Matteo "NonMiPiaceIlCirco" Preabianca creates five sonic sketches from another world.


: Press Release
: Digital Booklet


Track Listing:
Miles, no Davis
Bratislavskaya
Australiana
Francisco Orleans
Puebla vs. Milan

Reviews:
Pieces are playthings on “A Kind of World”. The songs are intimate small creatures. Length-wise they last exactly as long as they need to. By keeping things brief the songs are able to explore microscopic details. Amplified sounds beyond belief serve as the focus of each track. Small gestures are explored and developed in full throughout these several pieces. Rhythm, melody, these things are unnecessary in the wild lands of “A Kind of World”.
Opening up with “Miles, no Davis” Matteo lets the song start the collection off on a light note. The work echoes and has slight elements of a song structure. With dry delivery the song gains a reflective approach. What follows is perhaps the prettiest song on the entire collection the tactile “Bratislavskaya”. Unconventional in beauty the piece’s small pings reveal a rather joyful approach. On the other side of the spectrum are the harsh noises of “Australiana”. Gone is any attempt at beauty. Noisy, brutal, it is a difficult piece. “Francisco Orleans” disorients the listener. While chipmunk levels of sped up conversations occur random bursts of a song come flowing into the mix. None of it makes sense and overall a sense of drunkenness pervades the piece. Ending things off on a clear note are is the tender touch of “Puebla vs. Milan”.
These are strange bizarre creatures. Teeming with life they come together to explore a world just beyond the average person’s sense of perception. They are magnificent testament to small moments.
~ Beach Sloth

Italian artist Matteo Preabianca is, perhaps, best known for being the creative force in Italian project Non Mi Piace Il Circo. As a solo artist he doesn’t appear to have established a firm presence yet, although his language CD “Italian Lessons” seems to be fairly well known. “A Kind of World” appears to be his debut production as a solo musical artist however, and was released by US label Silber Records towards the end of 2014 as a part of their ongoing 5-in-5 conceptual range of EPs, where the concept is to create a 5 minute long EP with a total of 5 compositions.
Preabianca’s take on this task results in creations that by and large exist outside of the norms of conventional music.
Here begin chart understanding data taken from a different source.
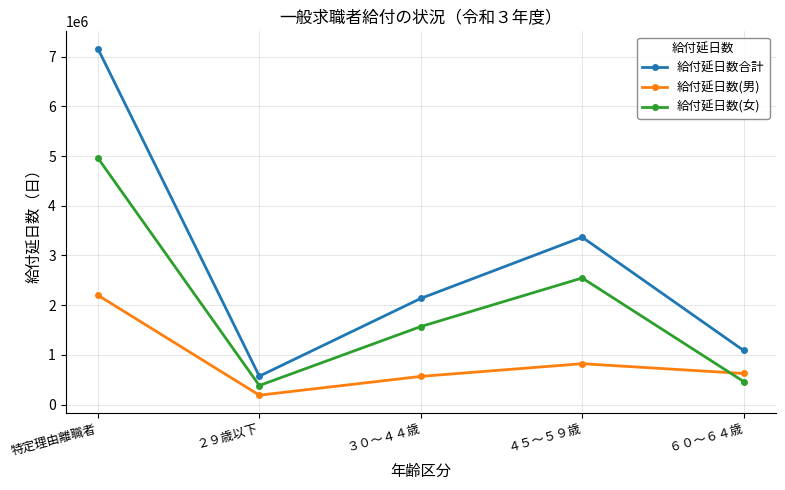

What is the difference between the 給付延日数(男) values at ４５～５９歳 and 特定理由離職者?

1378508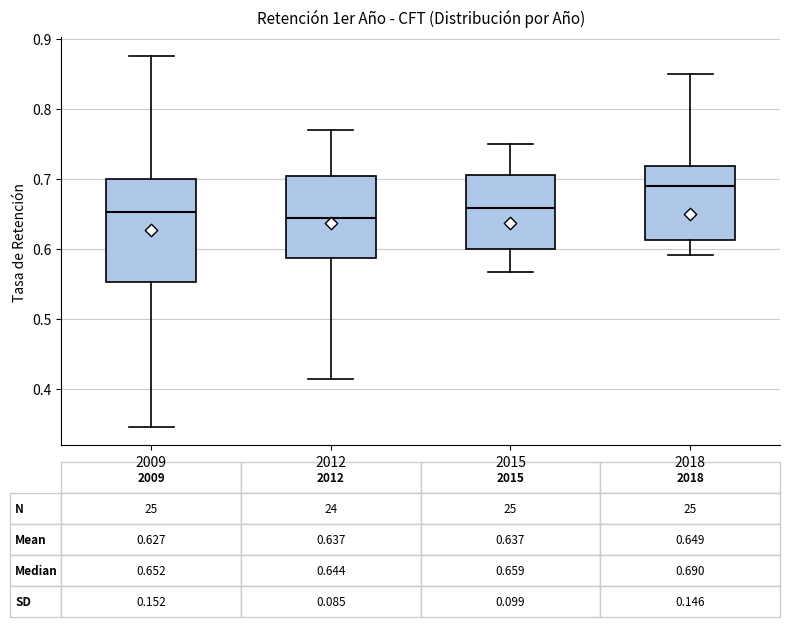

Which box is the tallest, from its lower edge to its upper edge?

2009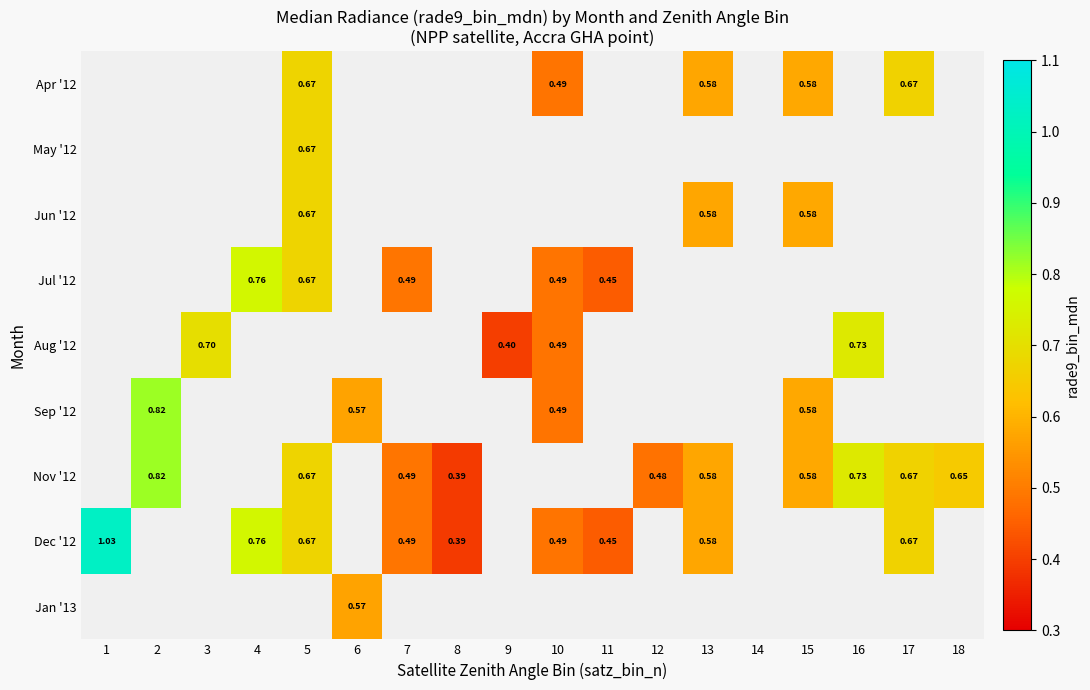

Rank the series at 6 from highest to lowest value.

Apr '12, May '12, Jun '12, Jul '12, Aug '12, Sep '12, Nov '12, Dec '12, Jan '13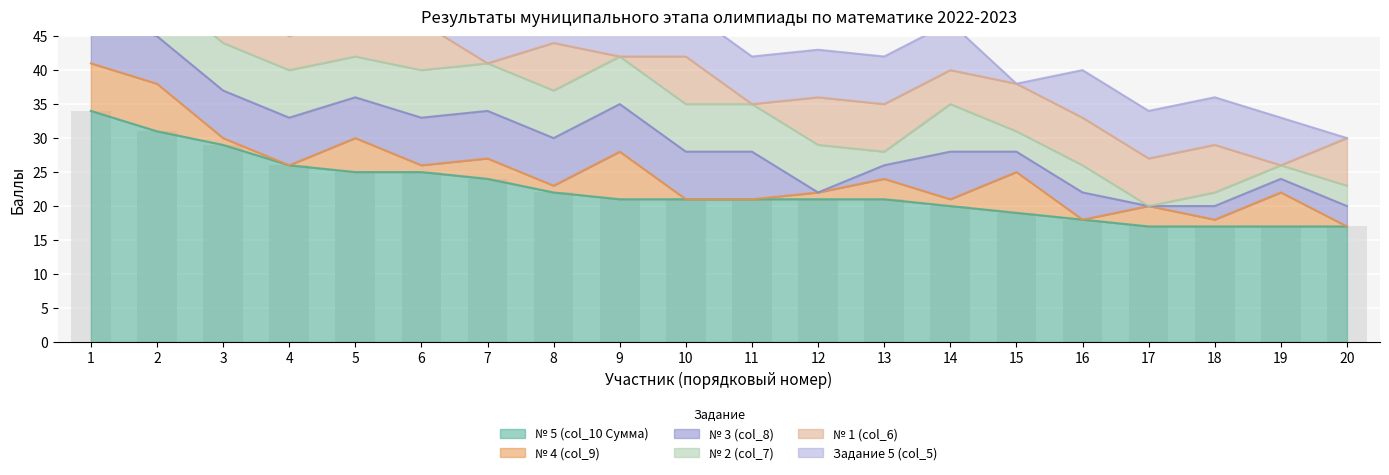

How many values in the № 1 (col_6) series are below 7?

6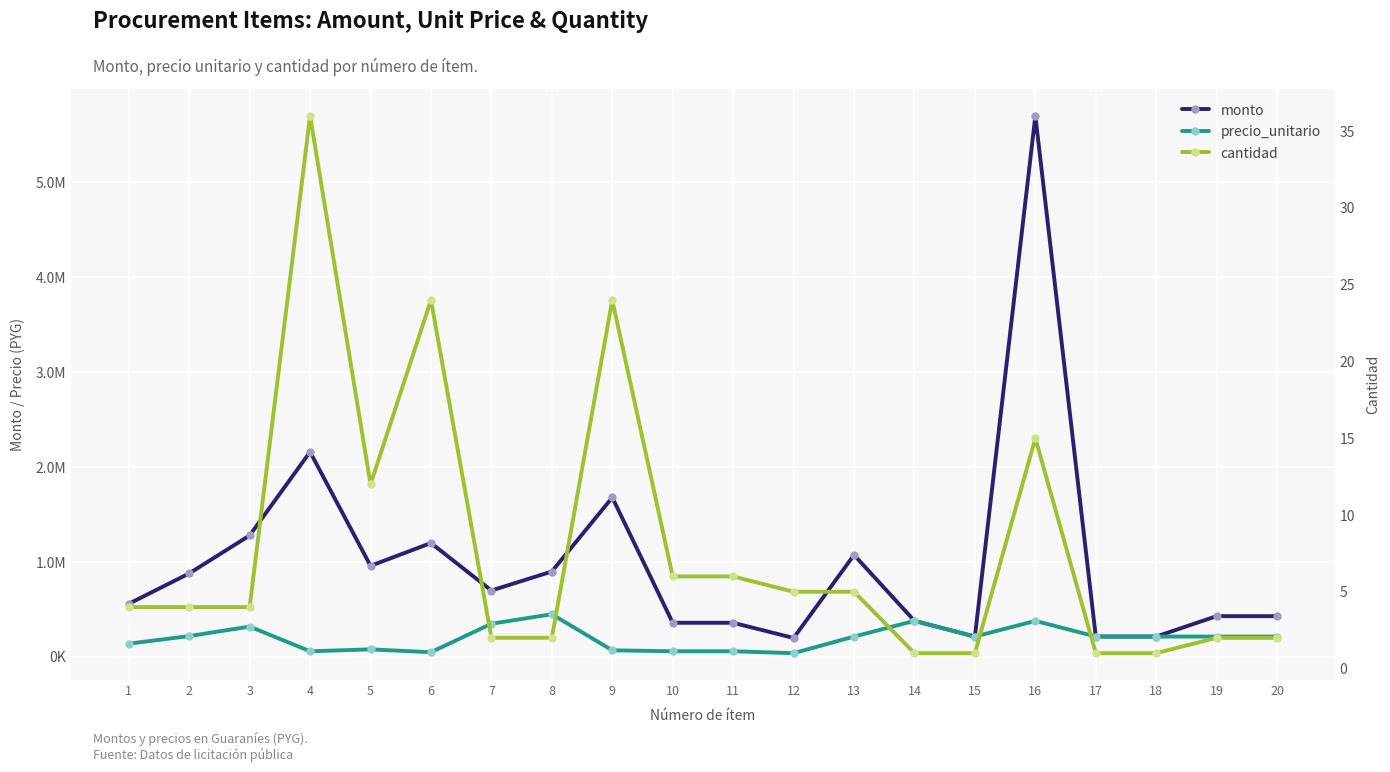

What is the sum of all precio_unitario values?

3950000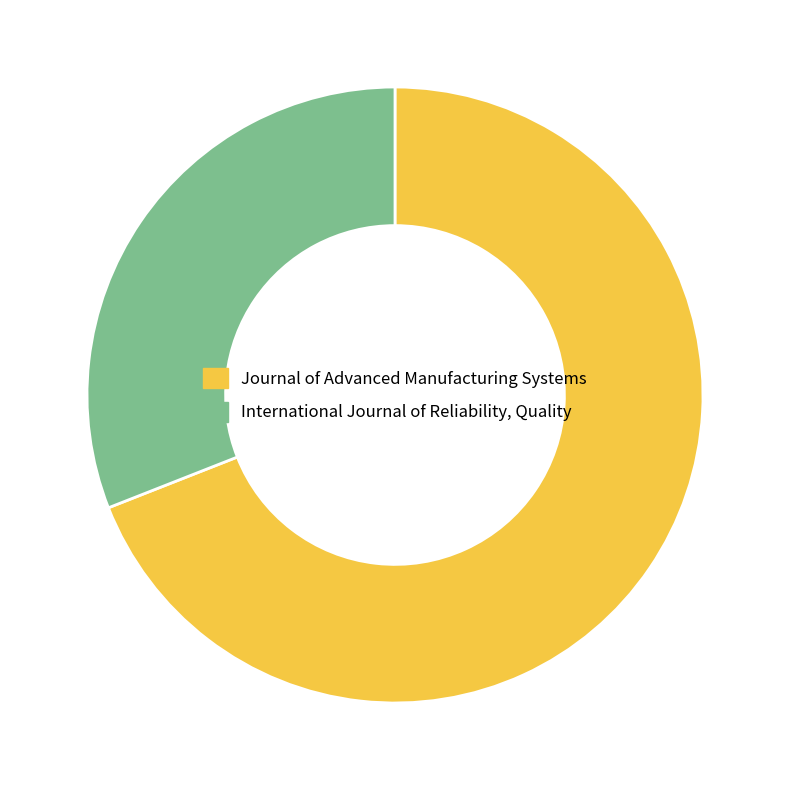

Do International Journal of Reliability, Quality and Journal of Advanced Manufacturing Systems together represent more than half of the pie?

Yes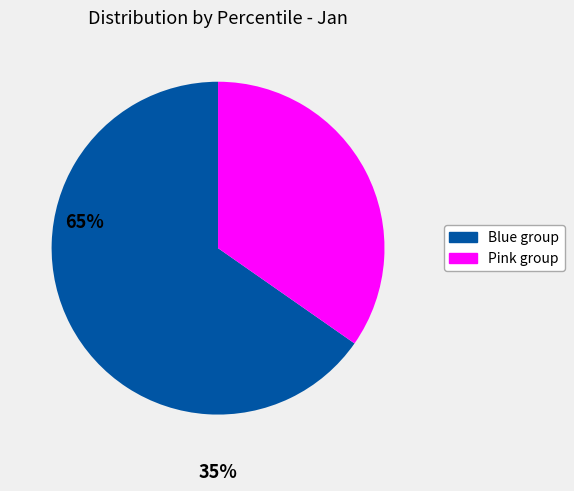

How many slices are in this pie chart?

2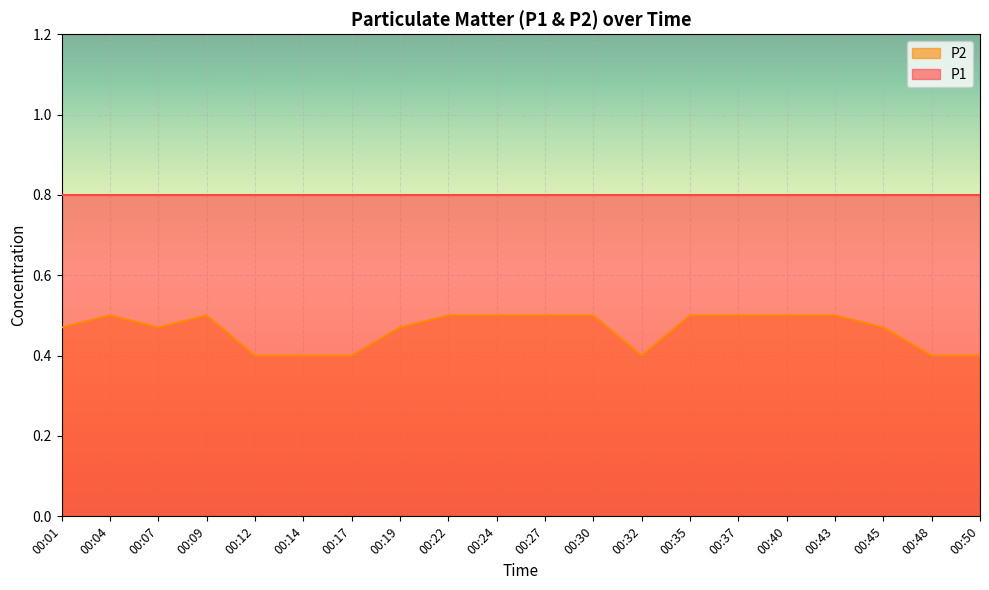

What is the value of the 20th point from the left?

0.4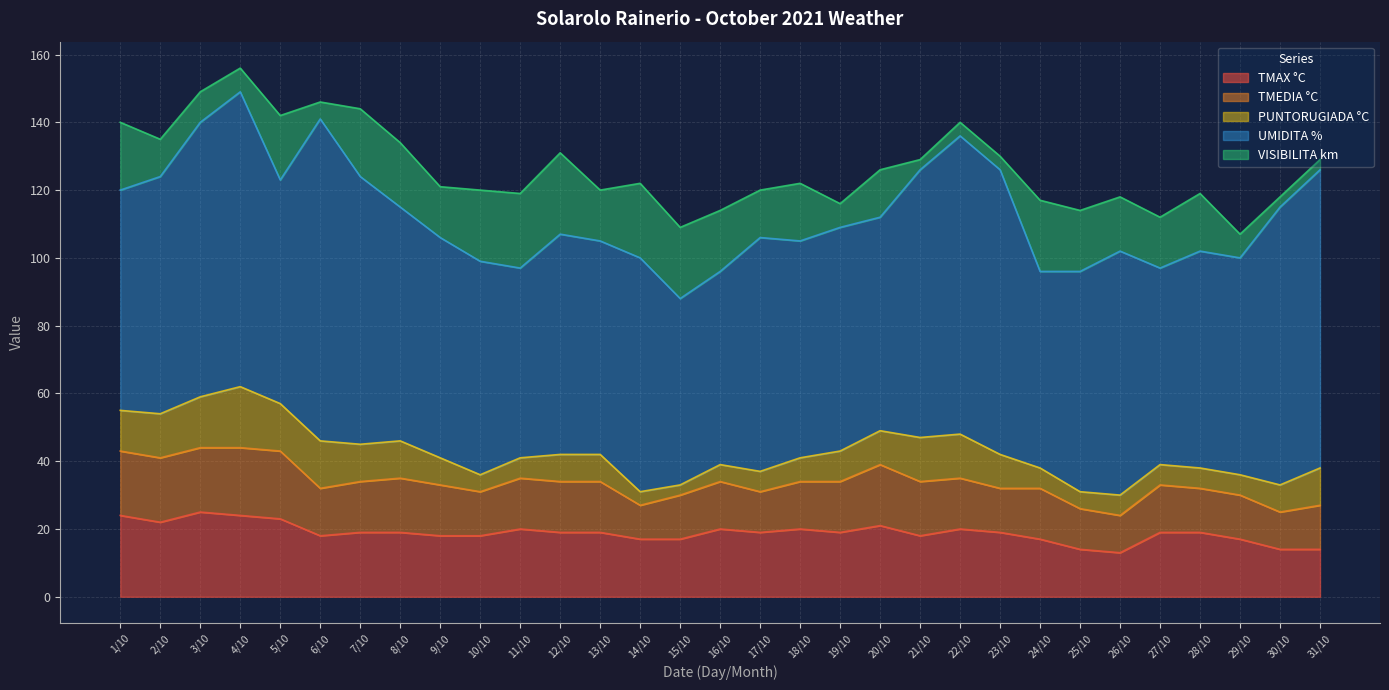

List the series in order of their peak value, lowest first.

PUNTORUGIADA °C, TMEDIA °C, VISIBILITA km, TMAX °C, UMIDITA %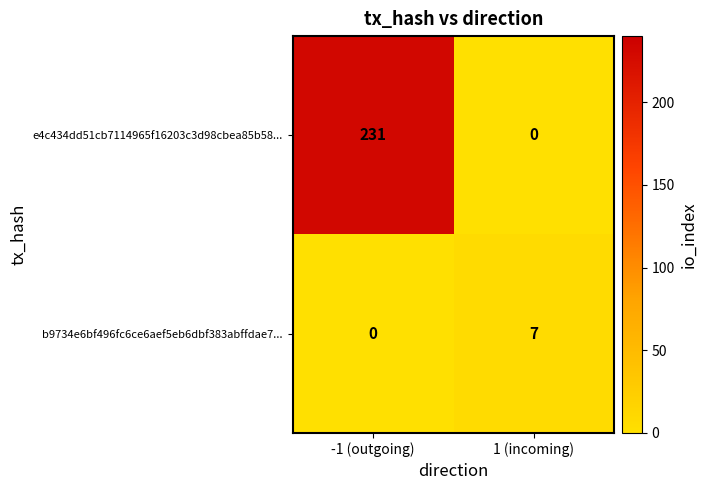

At which label does e4c434dd51cb7114965f16203c3d98cbea85b58... reach its minimum?

1 (incoming)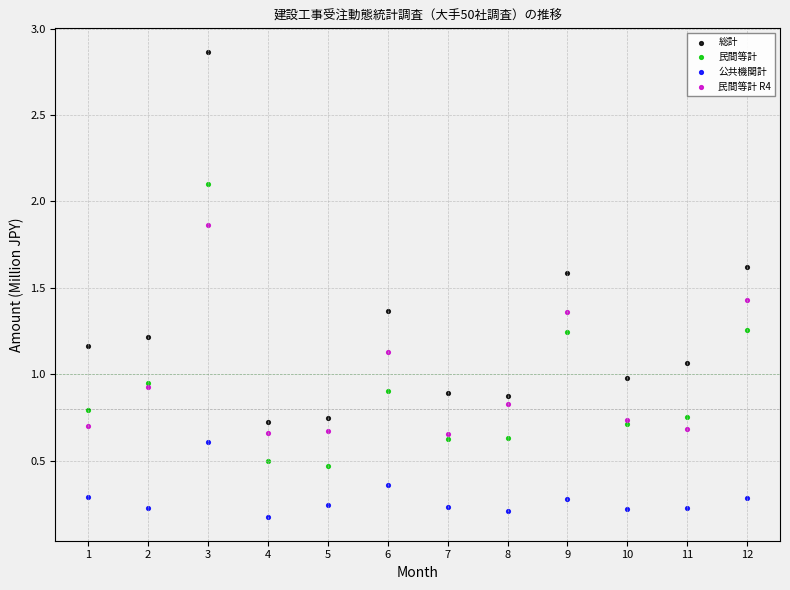

What are all the series names shown in the legend?

総計, 民間等計, 公共機関計, 民間等計 R4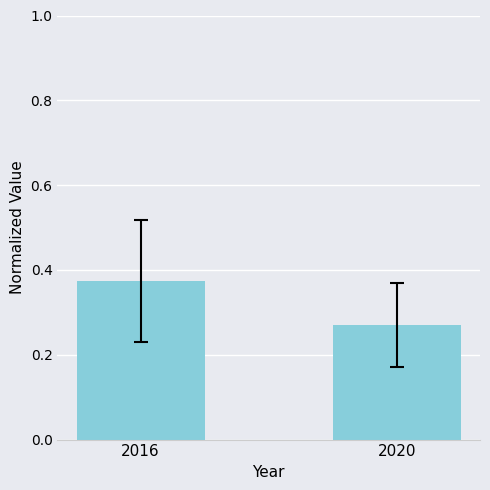

Which category has the highest value across all series?

2016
We’re treated to one set of spoken words over gliding instrument textures, a lo-fi mono recording of what may or may not be a steel piano, a constellation of rhythm sounds that may or may not be various instances of coins dropped on a wooden table, one piece that sounds like talking mice frantically running away from trumpet like sounds and at last an ongoing gentle metallic percussion with interludes from a broken, distanced elderly and presumably male voice. All of them intriguing to a lesser or greater degree, but few of them creations that can safely be placed inside a context of conventional music per se.
Those who are in the mood for 5 minutes of unconventional moods and atmospheres should find this production to be an intriguing one however.
~ Olav Martin Bjørnsen, House of Prog

Briefly described as ‘sonic collages’ you suspect the expansive sound and creative intent of Matteo Preabianca might well suffer in terms of getting its point over and being truly able to sufficiently breathe and blossom. Fear not for despite the time limitations Preabianca manages with much aplomb to shoehorn in a vast array of sound, style and ambition as to have you literally reeling in admiration. The crypto titled ‘miles, no Davis’ opens proceedings swathing all in a swirling ice sculptured ambient velour propelled by streams of consciousness, the next ‘bratislavskaya’ comes uncharacteristically and by that I mean by title alone you’d expect some Soviet styled regalia instead surprisingly it ushers in adorned in serene bowed chimes that exude a demurring Orient by twilight appeal. ‘Australiana’ likewise arrives reliant on textures in this case a kind of fireworks pageantry while by the time you arrive at ‘Francisco Orleans’ you begin to suspect that the set is a skewed rough guide to native sounds of sorts with this un capturing the jazz spirit perfectly albeit sepia tweaked and somewhat warped in its tonality and execution. Last up ‘puebla vs. milan’ insists on the most simple lullaby motif turned out by dinky twinkling bell corteges.